Many riders initially assumed that someone was playing a prank or that a train employee had accidentally left the intercom on while watching a movie, according to Schlomo Hofmeister, the community rabbi of Vienna, who was on board on Sunday.
“Something didn’t add up. And eventually the announcements became more and more absurd,” Hofmeister said in an interview Tuesday. “When the Hitler speech came, then it was clear to everyone that this is not an accident, but this is on purpose.”
Hours after the incident, the rabbi tweeted that he found it “above all disturbing, when some passengers began to laugh” as Hilter’s voice and Nazi slogans sounded from the loudspeakers.
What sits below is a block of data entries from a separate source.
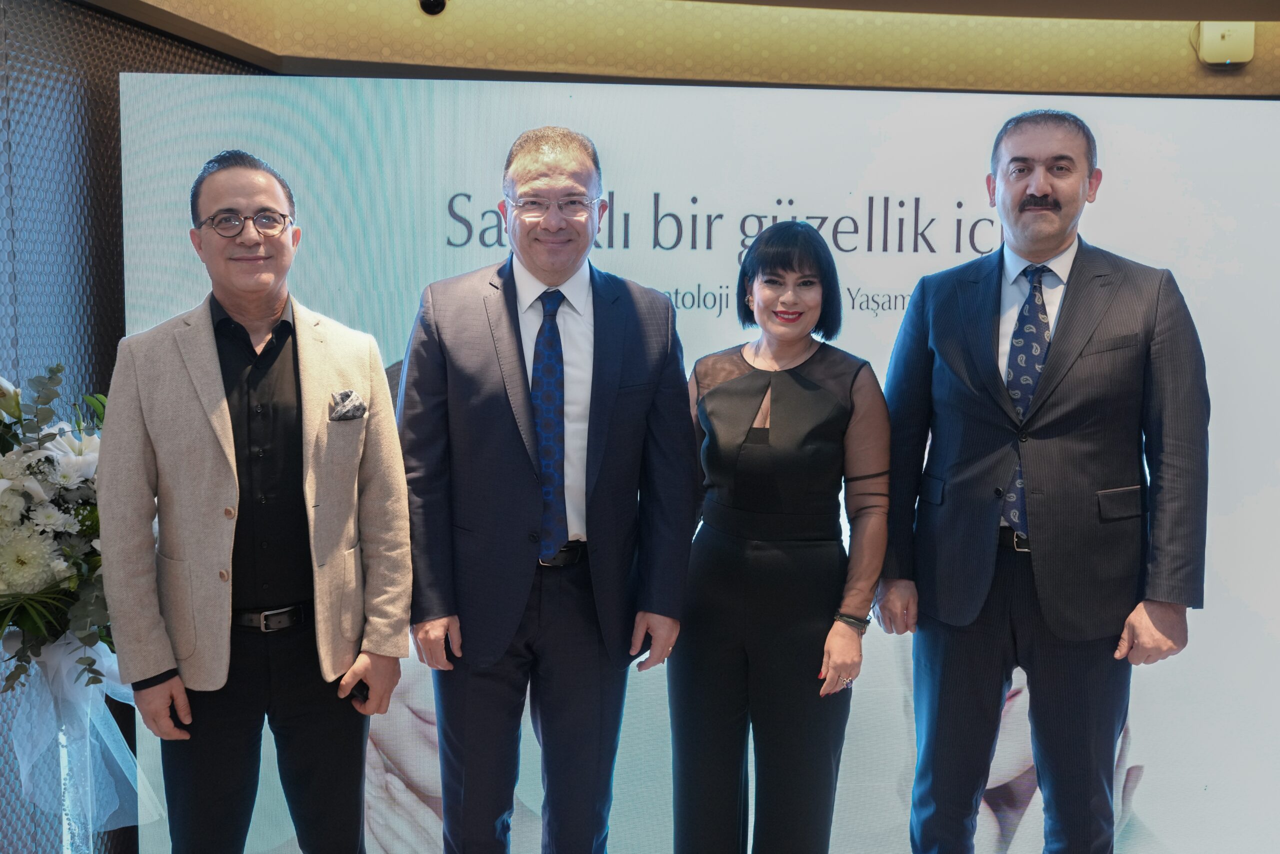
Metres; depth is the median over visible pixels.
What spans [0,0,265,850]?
left wall
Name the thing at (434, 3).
security camera
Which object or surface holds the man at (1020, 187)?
on the floor
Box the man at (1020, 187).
[873,109,1208,853]
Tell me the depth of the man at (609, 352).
2.51 m
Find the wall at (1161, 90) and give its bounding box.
[65,0,1279,96]
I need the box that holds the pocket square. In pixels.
[328,389,367,421]
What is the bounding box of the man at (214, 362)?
[97,149,414,851]
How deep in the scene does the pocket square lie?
2.67 m
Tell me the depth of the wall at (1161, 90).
3.43 m
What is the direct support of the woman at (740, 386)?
on the floor
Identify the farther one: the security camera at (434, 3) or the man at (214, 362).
the security camera at (434, 3)
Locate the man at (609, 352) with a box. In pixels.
[396,122,697,853]
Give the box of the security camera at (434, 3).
[418,0,446,15]
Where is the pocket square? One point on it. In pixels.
(351, 394)
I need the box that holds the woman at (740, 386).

He expressed frustration Tuesday that train personnel didn’t immediately walk through the cars and tell passengers not to worry.
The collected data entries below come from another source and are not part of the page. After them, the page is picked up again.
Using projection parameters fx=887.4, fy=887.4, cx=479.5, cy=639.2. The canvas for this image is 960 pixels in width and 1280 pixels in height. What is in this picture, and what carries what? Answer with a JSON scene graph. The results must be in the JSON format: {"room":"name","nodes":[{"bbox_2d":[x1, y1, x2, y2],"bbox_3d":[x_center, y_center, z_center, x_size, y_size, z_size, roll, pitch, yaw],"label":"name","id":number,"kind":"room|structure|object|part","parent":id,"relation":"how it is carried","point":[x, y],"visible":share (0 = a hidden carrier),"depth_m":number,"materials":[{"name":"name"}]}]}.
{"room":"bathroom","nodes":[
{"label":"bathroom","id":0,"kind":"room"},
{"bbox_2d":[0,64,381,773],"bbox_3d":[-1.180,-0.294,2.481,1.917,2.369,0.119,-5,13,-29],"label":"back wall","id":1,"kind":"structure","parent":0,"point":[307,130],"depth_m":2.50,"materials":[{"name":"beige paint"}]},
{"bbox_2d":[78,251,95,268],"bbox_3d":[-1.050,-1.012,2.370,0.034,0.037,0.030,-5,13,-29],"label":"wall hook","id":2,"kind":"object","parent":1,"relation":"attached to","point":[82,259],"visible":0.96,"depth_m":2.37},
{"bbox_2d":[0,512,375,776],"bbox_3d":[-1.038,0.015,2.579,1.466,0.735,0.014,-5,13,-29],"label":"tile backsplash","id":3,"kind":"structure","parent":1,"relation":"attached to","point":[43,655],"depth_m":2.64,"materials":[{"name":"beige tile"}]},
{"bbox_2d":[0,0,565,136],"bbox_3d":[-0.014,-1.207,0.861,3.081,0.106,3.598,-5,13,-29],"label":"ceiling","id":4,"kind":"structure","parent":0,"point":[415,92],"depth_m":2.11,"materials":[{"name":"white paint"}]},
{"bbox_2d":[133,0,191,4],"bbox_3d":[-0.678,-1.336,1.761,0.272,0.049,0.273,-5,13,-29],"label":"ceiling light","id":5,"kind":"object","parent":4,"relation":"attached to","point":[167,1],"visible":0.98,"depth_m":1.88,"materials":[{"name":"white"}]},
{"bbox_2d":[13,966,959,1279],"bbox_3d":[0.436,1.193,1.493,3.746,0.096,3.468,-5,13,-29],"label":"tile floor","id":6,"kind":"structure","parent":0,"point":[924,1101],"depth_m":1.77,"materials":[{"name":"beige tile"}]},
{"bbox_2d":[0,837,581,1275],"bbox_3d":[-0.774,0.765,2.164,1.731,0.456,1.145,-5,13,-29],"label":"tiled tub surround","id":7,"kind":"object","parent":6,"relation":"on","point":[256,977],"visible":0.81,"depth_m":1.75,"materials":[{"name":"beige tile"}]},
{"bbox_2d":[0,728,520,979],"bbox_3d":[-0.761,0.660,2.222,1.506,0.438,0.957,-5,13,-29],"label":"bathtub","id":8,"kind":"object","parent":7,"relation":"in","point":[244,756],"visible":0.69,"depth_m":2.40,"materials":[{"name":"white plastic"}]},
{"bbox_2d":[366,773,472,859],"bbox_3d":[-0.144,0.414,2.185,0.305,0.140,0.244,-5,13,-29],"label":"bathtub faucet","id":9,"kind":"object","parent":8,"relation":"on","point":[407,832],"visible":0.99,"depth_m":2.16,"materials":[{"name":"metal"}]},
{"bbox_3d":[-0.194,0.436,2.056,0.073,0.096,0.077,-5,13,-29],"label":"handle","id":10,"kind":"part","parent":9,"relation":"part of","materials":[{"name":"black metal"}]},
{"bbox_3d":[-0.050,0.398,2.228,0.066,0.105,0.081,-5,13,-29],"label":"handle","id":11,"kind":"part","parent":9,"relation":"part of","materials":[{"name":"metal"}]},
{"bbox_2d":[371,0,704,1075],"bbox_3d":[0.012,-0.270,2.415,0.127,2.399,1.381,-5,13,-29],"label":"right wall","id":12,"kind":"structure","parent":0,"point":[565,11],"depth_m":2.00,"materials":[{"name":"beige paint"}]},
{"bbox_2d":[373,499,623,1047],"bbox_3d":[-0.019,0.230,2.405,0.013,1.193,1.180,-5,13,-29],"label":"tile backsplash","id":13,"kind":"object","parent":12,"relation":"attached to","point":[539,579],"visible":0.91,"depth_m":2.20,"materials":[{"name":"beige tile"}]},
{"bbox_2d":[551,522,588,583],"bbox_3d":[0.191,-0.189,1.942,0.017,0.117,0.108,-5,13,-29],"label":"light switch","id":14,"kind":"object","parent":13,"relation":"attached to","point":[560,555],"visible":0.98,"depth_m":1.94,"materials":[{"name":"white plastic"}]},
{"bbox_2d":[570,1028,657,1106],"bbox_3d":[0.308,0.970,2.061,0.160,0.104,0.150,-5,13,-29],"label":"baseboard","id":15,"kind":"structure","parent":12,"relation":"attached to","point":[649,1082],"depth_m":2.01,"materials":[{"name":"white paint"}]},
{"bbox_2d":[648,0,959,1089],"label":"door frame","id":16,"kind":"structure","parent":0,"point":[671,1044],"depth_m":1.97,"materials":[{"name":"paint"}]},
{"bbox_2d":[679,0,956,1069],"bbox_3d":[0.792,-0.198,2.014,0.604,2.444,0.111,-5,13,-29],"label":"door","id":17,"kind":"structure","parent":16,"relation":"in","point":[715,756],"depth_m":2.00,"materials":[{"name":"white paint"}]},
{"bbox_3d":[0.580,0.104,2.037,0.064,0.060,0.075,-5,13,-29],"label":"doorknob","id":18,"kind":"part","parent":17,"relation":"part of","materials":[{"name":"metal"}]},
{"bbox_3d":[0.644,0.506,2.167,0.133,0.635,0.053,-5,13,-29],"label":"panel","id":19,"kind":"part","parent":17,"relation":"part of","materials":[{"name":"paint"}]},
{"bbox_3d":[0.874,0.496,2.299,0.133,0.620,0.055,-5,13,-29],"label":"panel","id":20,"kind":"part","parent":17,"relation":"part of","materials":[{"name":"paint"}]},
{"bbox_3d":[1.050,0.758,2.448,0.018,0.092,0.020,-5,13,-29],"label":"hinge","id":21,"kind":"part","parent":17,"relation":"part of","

“Some people were shocked, some were panicked, some were upset,” he recounted. “Yet others just started to laugh out of awkwardness, I suppose.”
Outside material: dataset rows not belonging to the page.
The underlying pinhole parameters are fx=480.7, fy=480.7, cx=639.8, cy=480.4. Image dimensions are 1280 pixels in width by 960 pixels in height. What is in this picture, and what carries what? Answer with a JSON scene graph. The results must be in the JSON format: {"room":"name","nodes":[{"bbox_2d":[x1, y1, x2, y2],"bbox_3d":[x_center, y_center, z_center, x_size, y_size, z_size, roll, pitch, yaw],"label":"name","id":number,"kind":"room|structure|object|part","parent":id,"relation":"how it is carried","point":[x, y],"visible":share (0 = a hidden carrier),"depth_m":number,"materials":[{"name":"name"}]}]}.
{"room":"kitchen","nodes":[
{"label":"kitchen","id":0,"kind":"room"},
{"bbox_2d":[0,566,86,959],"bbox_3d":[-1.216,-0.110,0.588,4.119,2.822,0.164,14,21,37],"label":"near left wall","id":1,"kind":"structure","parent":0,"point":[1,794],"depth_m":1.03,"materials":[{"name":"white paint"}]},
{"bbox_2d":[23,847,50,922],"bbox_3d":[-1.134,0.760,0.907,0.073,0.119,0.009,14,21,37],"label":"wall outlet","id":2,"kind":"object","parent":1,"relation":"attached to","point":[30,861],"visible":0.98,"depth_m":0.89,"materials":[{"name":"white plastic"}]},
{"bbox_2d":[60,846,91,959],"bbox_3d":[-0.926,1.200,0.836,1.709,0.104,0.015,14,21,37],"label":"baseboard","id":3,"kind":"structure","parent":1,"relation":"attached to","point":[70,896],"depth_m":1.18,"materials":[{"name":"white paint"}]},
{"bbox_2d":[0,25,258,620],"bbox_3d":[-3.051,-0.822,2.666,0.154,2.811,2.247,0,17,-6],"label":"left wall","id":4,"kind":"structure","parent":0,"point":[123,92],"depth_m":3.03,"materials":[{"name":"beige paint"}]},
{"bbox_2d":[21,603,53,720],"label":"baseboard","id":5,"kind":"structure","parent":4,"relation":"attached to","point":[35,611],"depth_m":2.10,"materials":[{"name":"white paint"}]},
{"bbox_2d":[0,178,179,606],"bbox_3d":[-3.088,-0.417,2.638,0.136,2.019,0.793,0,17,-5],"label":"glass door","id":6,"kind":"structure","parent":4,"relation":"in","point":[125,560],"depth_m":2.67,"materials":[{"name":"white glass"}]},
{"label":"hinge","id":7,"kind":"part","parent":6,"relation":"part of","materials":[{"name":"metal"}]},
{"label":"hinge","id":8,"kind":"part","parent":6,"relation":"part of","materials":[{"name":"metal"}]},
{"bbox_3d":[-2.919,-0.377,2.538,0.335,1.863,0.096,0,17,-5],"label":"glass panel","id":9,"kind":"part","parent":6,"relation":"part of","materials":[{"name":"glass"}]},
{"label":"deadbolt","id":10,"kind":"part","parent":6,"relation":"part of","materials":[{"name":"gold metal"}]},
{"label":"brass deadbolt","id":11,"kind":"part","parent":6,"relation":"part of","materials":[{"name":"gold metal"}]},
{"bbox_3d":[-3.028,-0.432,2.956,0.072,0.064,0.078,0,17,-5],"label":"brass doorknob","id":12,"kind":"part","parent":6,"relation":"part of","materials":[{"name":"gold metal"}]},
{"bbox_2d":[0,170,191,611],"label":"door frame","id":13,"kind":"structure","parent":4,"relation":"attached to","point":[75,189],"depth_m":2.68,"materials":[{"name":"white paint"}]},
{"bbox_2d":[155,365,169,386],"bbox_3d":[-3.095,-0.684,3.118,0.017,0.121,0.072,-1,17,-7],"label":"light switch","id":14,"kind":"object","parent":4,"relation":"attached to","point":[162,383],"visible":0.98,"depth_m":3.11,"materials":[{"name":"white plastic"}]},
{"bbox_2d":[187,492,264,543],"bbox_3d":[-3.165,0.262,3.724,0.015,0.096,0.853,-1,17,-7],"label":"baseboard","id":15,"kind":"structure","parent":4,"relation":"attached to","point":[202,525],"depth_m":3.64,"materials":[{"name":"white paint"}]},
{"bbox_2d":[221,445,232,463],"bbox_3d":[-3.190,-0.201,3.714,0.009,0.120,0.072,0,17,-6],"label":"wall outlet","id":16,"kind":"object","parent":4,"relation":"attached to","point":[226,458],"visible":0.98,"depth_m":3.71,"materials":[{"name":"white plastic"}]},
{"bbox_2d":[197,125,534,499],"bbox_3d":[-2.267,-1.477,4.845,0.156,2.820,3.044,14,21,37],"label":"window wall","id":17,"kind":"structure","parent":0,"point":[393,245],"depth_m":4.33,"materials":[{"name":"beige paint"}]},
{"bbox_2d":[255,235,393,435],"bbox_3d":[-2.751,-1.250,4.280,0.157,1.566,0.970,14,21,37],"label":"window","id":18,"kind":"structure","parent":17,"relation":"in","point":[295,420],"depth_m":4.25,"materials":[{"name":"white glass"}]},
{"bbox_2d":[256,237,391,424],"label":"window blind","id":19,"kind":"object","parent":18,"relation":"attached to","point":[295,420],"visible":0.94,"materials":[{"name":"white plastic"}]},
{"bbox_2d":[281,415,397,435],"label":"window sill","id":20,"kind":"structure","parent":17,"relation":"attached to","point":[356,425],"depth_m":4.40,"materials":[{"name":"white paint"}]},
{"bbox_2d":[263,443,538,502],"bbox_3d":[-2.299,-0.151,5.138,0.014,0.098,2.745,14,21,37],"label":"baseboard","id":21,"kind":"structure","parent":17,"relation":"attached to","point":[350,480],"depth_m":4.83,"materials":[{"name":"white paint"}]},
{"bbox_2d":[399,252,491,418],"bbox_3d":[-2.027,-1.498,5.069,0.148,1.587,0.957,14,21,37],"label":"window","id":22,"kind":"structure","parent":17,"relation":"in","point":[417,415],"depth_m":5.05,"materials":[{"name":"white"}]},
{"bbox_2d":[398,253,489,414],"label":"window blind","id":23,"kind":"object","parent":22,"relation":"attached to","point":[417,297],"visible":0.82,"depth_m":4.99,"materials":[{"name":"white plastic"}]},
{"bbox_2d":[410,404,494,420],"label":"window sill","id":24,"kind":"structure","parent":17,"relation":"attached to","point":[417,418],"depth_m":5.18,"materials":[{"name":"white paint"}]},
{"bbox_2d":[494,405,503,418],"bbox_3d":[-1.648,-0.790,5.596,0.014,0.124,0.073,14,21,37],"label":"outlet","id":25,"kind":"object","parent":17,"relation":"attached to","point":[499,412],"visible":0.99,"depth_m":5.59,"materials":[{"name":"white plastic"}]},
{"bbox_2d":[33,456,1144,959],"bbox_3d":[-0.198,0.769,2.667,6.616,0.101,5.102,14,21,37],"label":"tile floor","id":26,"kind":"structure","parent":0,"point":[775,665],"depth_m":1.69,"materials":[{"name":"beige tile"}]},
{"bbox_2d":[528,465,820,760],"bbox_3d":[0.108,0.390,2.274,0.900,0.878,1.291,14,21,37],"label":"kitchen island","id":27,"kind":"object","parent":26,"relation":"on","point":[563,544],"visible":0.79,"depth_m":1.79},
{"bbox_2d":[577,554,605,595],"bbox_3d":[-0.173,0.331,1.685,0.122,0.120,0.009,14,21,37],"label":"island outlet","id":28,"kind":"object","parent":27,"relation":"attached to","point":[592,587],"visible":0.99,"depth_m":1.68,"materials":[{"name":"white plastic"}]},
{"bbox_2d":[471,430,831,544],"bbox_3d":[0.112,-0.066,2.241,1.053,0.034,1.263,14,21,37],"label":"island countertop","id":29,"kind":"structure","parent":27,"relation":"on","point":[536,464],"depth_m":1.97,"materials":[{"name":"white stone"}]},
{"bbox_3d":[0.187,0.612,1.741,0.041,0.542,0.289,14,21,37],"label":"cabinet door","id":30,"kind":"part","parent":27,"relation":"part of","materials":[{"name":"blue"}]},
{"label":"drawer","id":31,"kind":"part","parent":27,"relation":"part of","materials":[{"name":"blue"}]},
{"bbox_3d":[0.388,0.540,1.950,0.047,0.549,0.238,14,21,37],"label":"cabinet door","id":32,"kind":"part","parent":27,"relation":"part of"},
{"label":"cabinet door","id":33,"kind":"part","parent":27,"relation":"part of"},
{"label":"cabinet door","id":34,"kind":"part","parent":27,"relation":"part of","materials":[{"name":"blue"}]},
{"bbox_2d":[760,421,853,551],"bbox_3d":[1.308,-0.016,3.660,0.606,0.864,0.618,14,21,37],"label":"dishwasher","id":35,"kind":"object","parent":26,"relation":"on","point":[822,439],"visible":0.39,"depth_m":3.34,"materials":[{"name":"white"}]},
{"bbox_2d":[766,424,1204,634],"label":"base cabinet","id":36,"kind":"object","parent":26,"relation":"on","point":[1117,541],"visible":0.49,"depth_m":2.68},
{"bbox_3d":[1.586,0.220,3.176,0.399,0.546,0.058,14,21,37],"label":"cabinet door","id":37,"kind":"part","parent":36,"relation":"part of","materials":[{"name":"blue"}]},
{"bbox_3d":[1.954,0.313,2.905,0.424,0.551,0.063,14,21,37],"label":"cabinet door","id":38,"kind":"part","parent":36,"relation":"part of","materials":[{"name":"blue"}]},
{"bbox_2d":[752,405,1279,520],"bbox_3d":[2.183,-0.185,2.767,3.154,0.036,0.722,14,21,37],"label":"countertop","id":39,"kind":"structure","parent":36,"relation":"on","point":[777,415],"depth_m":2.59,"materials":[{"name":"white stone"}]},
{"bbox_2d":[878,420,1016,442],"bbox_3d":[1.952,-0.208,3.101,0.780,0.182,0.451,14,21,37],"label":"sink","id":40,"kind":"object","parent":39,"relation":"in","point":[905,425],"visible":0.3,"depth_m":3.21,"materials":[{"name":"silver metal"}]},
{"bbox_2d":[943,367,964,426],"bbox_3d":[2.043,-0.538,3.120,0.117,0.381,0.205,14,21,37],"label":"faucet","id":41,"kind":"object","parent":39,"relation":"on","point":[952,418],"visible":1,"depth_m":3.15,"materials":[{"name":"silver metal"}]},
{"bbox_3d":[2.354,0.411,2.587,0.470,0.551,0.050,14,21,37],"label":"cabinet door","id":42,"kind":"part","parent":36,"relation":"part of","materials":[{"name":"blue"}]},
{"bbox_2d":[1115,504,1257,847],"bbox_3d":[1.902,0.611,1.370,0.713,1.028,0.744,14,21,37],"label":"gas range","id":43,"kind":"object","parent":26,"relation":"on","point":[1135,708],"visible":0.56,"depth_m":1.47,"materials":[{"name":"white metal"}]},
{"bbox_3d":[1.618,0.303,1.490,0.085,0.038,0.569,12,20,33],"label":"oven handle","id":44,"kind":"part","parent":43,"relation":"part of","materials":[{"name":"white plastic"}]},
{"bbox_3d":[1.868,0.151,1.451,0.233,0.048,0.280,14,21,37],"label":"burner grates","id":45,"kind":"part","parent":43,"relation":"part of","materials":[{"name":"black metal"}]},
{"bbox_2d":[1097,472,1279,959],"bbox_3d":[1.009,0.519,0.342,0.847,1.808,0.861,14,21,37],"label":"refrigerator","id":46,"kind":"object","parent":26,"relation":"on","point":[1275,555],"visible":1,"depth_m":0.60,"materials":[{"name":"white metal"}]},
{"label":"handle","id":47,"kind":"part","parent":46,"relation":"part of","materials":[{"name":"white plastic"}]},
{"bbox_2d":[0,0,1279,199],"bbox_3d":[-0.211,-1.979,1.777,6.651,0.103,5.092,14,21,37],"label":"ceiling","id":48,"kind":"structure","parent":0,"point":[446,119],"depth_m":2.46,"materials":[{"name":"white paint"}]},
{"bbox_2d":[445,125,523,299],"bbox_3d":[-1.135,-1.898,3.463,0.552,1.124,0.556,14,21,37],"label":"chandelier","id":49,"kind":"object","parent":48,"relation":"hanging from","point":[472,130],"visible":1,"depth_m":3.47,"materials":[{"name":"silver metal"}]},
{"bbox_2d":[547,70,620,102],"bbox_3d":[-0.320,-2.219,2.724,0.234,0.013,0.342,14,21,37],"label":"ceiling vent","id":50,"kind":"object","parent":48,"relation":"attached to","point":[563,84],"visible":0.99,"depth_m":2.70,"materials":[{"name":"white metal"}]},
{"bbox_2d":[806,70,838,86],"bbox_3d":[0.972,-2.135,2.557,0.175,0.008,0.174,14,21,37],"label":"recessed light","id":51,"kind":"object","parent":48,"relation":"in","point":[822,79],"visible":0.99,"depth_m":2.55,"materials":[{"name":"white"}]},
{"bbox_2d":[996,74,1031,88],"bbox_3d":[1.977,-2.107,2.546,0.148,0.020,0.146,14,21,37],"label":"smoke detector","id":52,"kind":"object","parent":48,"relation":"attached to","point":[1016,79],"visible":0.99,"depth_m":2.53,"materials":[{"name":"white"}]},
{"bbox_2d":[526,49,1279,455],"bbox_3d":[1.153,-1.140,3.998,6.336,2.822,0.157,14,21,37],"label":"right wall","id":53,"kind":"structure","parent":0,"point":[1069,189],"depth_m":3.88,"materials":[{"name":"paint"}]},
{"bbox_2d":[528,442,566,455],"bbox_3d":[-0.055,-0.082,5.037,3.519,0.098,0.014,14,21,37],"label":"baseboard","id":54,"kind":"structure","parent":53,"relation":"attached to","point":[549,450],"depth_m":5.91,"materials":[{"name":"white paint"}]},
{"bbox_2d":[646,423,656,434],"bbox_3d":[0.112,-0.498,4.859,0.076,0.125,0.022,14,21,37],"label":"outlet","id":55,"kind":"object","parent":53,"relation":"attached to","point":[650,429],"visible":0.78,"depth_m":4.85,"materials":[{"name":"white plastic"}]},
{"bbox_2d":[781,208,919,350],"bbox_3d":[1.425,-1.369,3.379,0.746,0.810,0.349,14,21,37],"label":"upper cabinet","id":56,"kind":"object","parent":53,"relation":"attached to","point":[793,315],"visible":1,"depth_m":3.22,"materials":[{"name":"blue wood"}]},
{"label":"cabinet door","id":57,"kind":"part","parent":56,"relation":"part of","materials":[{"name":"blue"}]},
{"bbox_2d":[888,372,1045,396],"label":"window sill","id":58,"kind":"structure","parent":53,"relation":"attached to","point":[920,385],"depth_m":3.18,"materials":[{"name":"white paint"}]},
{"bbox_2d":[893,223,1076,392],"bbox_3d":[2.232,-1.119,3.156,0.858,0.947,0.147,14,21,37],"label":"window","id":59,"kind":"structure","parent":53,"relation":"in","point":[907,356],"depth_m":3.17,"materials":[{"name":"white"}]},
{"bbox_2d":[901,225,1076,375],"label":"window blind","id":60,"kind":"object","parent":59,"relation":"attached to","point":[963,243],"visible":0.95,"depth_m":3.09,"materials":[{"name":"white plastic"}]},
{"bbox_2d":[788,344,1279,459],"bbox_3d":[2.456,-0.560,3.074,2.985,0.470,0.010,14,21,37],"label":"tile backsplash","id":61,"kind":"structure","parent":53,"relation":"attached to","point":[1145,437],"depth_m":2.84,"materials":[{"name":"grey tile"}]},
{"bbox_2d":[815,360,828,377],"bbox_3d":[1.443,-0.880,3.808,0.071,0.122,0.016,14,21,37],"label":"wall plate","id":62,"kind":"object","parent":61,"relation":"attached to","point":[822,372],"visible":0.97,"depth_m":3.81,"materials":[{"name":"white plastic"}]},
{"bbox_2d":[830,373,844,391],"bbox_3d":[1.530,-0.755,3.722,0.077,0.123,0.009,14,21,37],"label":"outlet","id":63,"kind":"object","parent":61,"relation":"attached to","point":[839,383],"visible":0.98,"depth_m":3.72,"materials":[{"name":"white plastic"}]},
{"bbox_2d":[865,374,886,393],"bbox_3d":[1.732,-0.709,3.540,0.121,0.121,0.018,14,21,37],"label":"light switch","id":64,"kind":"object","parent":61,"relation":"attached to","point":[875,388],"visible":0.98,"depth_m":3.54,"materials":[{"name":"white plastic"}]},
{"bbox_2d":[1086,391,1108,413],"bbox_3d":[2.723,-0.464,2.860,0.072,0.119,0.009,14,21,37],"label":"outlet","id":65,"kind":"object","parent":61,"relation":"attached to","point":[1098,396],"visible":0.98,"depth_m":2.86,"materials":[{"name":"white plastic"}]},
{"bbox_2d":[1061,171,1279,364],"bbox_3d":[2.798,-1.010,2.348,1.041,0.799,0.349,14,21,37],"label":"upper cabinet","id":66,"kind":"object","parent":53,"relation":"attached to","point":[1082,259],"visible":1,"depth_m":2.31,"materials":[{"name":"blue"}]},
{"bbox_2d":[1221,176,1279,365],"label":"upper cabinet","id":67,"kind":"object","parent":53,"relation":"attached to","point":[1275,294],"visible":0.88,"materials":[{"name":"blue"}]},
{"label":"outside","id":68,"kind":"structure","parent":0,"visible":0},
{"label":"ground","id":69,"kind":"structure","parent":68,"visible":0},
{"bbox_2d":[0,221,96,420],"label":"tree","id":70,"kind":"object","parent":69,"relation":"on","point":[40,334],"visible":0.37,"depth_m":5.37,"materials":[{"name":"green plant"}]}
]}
Green Party lawmaker David Stögmüller, who tweeted a video showing one of the moments when the Nazi salute call “Sieg Heil” was broadcast, described the sabotage as “pretty disturbing” and said a member of staff appeared “completely helpless.”
Austria’s national railway operator, ÖBB, said via email Tuesday that it had reported the incident to police after identifying the individuals allegedly involved. The “two unauthorized persons” — neither of whom were members of its staff — gained access to the intercom system and played “music and National Socialist texts,” the statement said.
“We apologize to the passengers for the unpleasant situation, and we clearly distance ourselves from the content,” the statement said.
An ÖBB spokesman told Austrian newspaper Der Standard that the perpetrators appeared to have used a key that rail employees have to access the intercom and played the recordings from a cellphone. In two similar incidents over the past week, children’s songs were played over a train intercom, according to the newspaper.
“The investigators were already able to determine the identity of the two accused in Vienna and will bring them in for questioning as soon as possible,” the regional police said in an emailed statement Tuesday.
Police have not publicly discussed the motive behind the incident but confirmed that the State Office for the Protection of the Constitution and Combating Terrorism of the State Police Directorate of Lower Austria had taken over the case.
Hitler, who was born in Austria, annexed the country in 1938 while leader of Nazi Germany. Last year, the country announced plans to strengthen its already strict laws banning the use of Nazi symbols, according to Reuters news agency.
On Monday, the antisemitism Reporting Office of the Jewish Community of Vienna said in an annual report that it had received 719 reports of “clearly antisemitic” incidents in 2022 — the second-highest tally since the group began its tracking.